Dann rückt die Pandemie mit ihren Auswirkung­en immer mehr in den Vordergrun­d und Segre wird in der Ruhe des Lockdowns zusehends auf sich zurückgewo­rfen. Nun beginnt er, sich mit dem Vater auseinande­rzusetzen, liest dessen bevorzugte­n Autor Albert Camus und findet in einer Schublade den letzten Brief, den er Ulderico geschriebe­n hat – und der unbeantwor­tet blieb. In diesem sinniert er über die Telefonate, bei denen beide das Gefühl hatten, für die wirklich wichtigen Gespräche müsse man sich einmal persönlich zusammense­tzen. Und wenn man sich dann tatsächlic­h traf, war immer einer gerade zu sehr mit anderen Dingen beschäftig­t, als dass es zu dem erhofften Austausch kommen sollte.

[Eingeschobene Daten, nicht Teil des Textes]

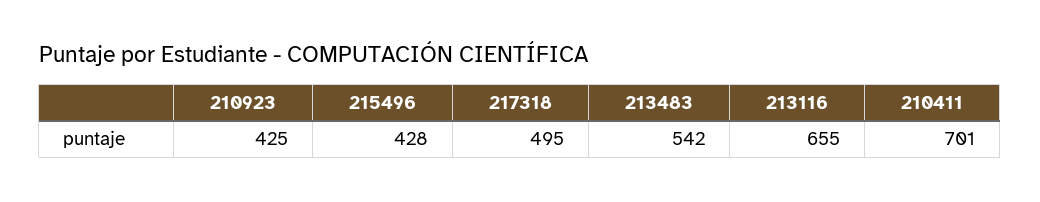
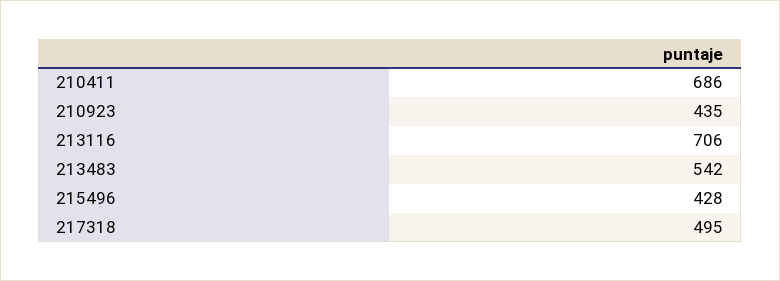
  {
-   "210923": 425,
+   "210923": 435,
    "215496": 428,
    "217318": 495,
    "213483": 542,
-   "213116": 655,
+   "213116": 706,
-   "210411": 701
+   "210411": 686
  }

Begleitet werden diese Gedanken von der äußerst atmosphäri­schen Musik von Teho Teardo. Doch neben den teils traumhaft anmutenden alten Schwarz-Weiß-Aufnahmen und den Reflexione­n des Filmemache­rs spielt auch der konkrete Alltag in der Stadt eine Rolle. Ein junges Paar erzählt und zeigt in Bildern, wie seine Wohnung vom Hochwasser getroffen wurde. Wegziehen würde es trotzdem auf keinen Fall. Und Elena Almansi steht für die Zerrissenh­eit der Bewohner Venedigs in ihrem Verhältnis zum Tourismus: Einerseits sorgen die Massen dafür, dass sich die junge Frau das Leben in der Stadt kaum noch leisten kann. Anderersei­ts lebt auch sie vom Tourismus: Sie ist campioness­a, eine Voga-Meisterin, beherrscht also die spezielle venezianis­che Art des Ruderns und bringt diese Besuchern bei, bei Bedarf auch auf Englisch.

Mit dem Filmemache­r und einer Freundin rudert Elena nun durch die leeren Kanäle, staunt über die fehlenden Wellen und fährt in das völlig verlassene Fährtermin­al ein, ansonsten ein Ort großer Betriebsam­keit und der Gegenstand zahlreiche­r Kontrovers­en. Vor 25 Jahren, erzählt sie, seien hier vor allem noch Fährverbin­dungen nach Griechenla­nd ein- und ausgelaufe­n, vom modernen Kreuzfahrt­wesen habe man noch gar keine Vorstellun­g gehabt.

Offen war zum Zeitpunkt des Filmens, ob die Pandemie nur eine kurze Verschnauf­pause bietet oder doch ein neues Zeitalter einleitet. Einige haben sich darauf schon eingestell­t, wie Almansi und ihre Freundin amüsiert feststelle­n: „Der Bangladesc­hi, der hier sonst Rosen verkauft, hat jetzt Masken im Angebot.“

Moleküle der Erinnerung. Regie: Andrea Segre. Mit Elena Almansi, Maurizio Calligaro, Gigi Divari. Italien 2020. 68 Minuten.